PROBLEM TO WORK ON:
Reproduce the lines of the following data verbatim, omitting the pictures.

GIVEN MATERIAL:
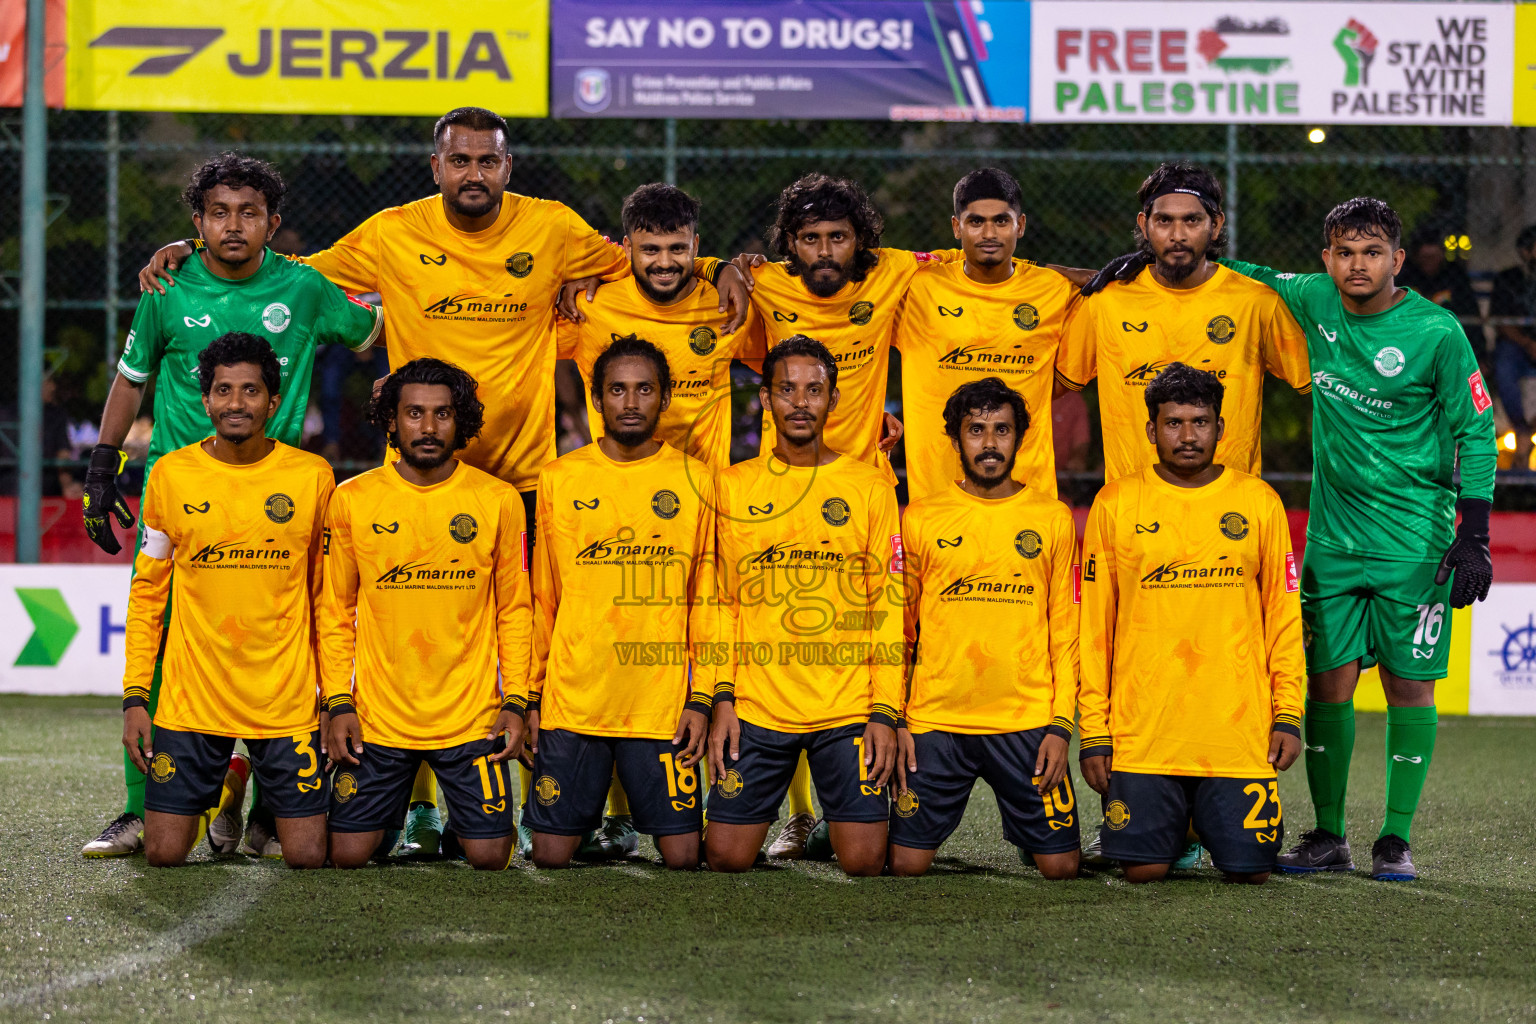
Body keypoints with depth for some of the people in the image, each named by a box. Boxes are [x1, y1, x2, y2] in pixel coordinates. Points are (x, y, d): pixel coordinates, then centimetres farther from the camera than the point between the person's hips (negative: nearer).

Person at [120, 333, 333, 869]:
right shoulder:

THE ANSWER:
Body keypoints with depth for some of the people in the image, each named by a box. Boxes are [x1, y1, x2, y2] in pixel coordinates. Points are (x, y, d): pixel coordinates, then centimetres farther from the camera than the point between the person's hips (negative: nearer).

Person at [120, 333, 333, 869]:
right shoulder:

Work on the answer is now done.